Problem to work on:
Rewrite the lines below, substituting "binomial name" for every occurrence of "scientific name" and keeping everything else unchanged.
[Begin]
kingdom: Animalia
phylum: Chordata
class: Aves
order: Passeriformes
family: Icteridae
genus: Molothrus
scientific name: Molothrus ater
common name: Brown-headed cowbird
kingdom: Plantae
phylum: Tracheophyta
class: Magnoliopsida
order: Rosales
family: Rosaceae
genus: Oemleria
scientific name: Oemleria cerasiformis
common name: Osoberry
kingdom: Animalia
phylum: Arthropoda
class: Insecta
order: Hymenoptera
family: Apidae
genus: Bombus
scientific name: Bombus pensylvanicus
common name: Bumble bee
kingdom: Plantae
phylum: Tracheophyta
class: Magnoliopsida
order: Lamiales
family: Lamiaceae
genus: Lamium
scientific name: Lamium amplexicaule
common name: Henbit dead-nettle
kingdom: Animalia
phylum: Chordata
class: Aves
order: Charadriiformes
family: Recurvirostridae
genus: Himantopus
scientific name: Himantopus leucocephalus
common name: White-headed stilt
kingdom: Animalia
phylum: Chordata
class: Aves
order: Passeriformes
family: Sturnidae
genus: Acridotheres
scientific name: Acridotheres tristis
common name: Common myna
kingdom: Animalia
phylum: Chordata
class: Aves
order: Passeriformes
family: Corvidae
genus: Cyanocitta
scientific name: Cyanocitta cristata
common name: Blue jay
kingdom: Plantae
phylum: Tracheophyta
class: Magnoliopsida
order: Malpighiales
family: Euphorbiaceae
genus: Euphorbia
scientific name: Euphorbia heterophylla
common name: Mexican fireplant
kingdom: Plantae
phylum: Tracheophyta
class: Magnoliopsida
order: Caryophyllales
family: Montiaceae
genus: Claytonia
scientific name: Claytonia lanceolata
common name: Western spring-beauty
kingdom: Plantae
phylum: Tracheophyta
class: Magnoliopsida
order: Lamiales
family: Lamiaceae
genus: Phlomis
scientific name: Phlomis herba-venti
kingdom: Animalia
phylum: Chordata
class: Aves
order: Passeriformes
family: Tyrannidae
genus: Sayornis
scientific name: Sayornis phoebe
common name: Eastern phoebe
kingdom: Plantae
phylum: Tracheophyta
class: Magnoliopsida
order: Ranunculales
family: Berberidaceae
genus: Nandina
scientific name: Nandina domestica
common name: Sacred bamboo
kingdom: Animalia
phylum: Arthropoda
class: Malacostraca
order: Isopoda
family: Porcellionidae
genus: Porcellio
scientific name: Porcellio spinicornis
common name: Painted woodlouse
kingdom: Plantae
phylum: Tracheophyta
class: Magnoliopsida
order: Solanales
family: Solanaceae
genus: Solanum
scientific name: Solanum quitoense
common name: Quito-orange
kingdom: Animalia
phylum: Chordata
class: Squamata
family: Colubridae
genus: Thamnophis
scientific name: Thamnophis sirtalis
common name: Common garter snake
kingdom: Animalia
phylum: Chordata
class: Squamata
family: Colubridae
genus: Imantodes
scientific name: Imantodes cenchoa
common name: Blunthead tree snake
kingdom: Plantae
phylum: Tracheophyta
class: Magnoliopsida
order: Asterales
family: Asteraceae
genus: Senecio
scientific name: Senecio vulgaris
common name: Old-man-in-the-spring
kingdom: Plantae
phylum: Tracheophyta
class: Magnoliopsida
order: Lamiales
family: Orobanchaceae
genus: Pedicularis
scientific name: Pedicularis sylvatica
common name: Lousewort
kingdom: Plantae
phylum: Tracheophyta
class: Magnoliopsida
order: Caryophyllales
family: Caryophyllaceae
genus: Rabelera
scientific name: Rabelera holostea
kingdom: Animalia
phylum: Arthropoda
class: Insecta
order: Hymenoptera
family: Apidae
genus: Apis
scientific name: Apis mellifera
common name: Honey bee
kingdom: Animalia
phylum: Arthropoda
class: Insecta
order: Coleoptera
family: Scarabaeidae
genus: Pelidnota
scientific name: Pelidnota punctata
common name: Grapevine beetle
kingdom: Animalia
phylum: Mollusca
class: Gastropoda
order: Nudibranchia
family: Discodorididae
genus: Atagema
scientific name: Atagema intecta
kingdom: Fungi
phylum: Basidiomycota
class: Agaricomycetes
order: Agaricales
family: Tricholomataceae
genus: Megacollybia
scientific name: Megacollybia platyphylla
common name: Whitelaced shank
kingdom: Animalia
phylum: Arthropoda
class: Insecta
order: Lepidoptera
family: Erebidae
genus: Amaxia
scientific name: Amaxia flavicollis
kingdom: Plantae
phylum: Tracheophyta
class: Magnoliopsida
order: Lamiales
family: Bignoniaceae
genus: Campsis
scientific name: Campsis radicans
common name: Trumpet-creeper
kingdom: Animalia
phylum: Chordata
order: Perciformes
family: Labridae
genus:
[End]
Result of this task:
kingdom: Animalia
phylum: Chordata
class: Aves
order: Passeriformes
family: Icteridae
genus: Molothrus
binomial name: Molothrus ater
common name: Brown-headed cowbird
kingdom: Plantae
phylum: Tracheophyta
class: Magnoliopsida
order: Rosales
family: Rosaceae
genus: Oemleria
binomial name: Oemleria cerasiformis
common name: Osoberry
kingdom: Animalia
phylum: Arthropoda
class: Insecta
order: Hymenoptera
family: Apidae
genus: Bombus
binomial name: Bombus pensylvanicus
common name: Bumble bee
kingdom: Plantae
phylum: Tracheophyta
class: Magnoliopsida
order: Lamiales
family: Lamiaceae
genus: Lamium
binomial name: Lamium amplexicaule
common name: Henbit dead-nettle
kingdom: Animalia
phylum: Chordata
class: Aves
order: Charadriiformes
family: Recurvirostridae
genus: Himantopus
binomial name: Himantopus leucocephalus
common name: White-headed stilt
kingdom: Animalia
phylum: Chordata
class: Aves
order: Passeriformes
family: Sturnidae
genus: Acridotheres
binomial name: Acridotheres tristis
common name: Common myna
kingdom: Animalia
phylum: Chordata
class: Aves
order: Passeriformes
family: Corvidae
genus: Cyanocitta
binomial name: Cyanocitta cristata
common name: Blue jay
kingdom: Plantae
phylum: Tracheophyta
class: Magnoliopsida
order: Malpighiales
family: Euphorbiaceae
genus: Euphorbia
binomial name: Euphorbia heterophylla
common name: Mexican fireplant
kingdom: Plantae
phylum: Tracheophyta
class: Magnoliopsida
order: Caryophyllales
family: Montiaceae
genus: Claytonia
binomial name: Claytonia lanceolata
common name: Western spring-beauty
kingdom: Plantae
phylum: Tracheophyta
class: Magnoliopsida
order: Lamiales
family: Lamiaceae
genus: Phlomis
binomial name: Phlomis herba-venti
kingdom: Animalia
phylum: Chordata
class: Aves
order: Passeriformes
family: Tyrannidae
genus: Sayornis
binomial name: Sayornis phoebe
common name: Eastern phoebe
kingdom: Plantae
phylum: Tracheophyta
class: Magnoliopsida
order: Ranunculales
family: Berberidaceae
genus: Nandina
binomial name: Nandina domestica
common name: Sacred bamboo
kingdom: Animalia
phylum: Arthropoda
class: Malacostraca
order: Isopoda
family: Porcellionidae
genus: Porcellio
binomial name: Porcellio spinicornis
common name: Painted woodlouse
kingdom: Plantae
phylum: Tracheophyta
class: Magnoliopsida
order: Solanales
family: Solanaceae
genus: Solanum
binomial name: Solanum quitoense
common name: Quito-orange
kingdom: Animalia
phylum: Chordata
class: Squamata
family: Colubridae
genus: Thamnophis
binomial name: Thamnophis sirtalis
common name: Common garter snake
kingdom: Animalia
phylum: Chordata
class: Squamata
family: Colubridae
genus: Imantodes
binomial name: Imantodes cenchoa
common name: Blunthead tree snake
kingdom: Plantae
phylum: Tracheophyta
class: Magnoliopsida
order: Asterales
family: Asteraceae
genus: Senecio
binomial name: Senecio vulgaris
common name: Old-man-in-the-spring
kingdom: Plantae
phylum: Tracheophyta
class: Magnoliopsida
order: Lamiales
family: Orobanchaceae
genus: Pedicularis
binomial name: Pedicularis sylvatica
common name: Lousewort
kingdom: Plantae
phylum: Tracheophyta
class: Magnoliopsida
order: Caryophyllales
family: Caryophyllaceae
genus: Rabelera
binomial name: Rabelera holostea
kingdom: Animalia
phylum: Arthropoda
class: Insecta
order: Hymenoptera
family: Apidae
genus: Apis
binomial name: Apis mellifera
common name: Honey bee
kingdom: Animalia
phylum: Arthropoda
class: Insecta
order: Coleoptera
family: Scarabaeidae
genus: Pelidnota
binomial name: Pelidnota punctata
common name: Grapevine beetle
kingdom: Animalia
phylum: Mollusca
class: Gastropoda
order: Nudibranchia
family: Discodorididae
genus: Atagema
binomial name: Atagema intecta
kingdom: Fungi
phylum: Basidiomycota
class: Agaricomycetes
order: Agaricales
family: Tricholomataceae
genus: Megacollybia
binomial name: Megacollybia platyphylla
common name: Whitelaced shank
kingdom: Animalia
phylum: Arthropoda
class: Insecta
order: Lepidoptera
family: Erebidae
genus: Amaxia
binomial name: Amaxia flavicollis
kingdom: Plantae
phylum: Tracheophyta
class: Magnoliopsida
order: Lamiales
family: Bignoniaceae
genus: Campsis
binomial name: Campsis radicans
common name: Trumpet-creeper
kingdom: Animalia
phylum: Chordata
order: Perciformes
family: Labridae
genus:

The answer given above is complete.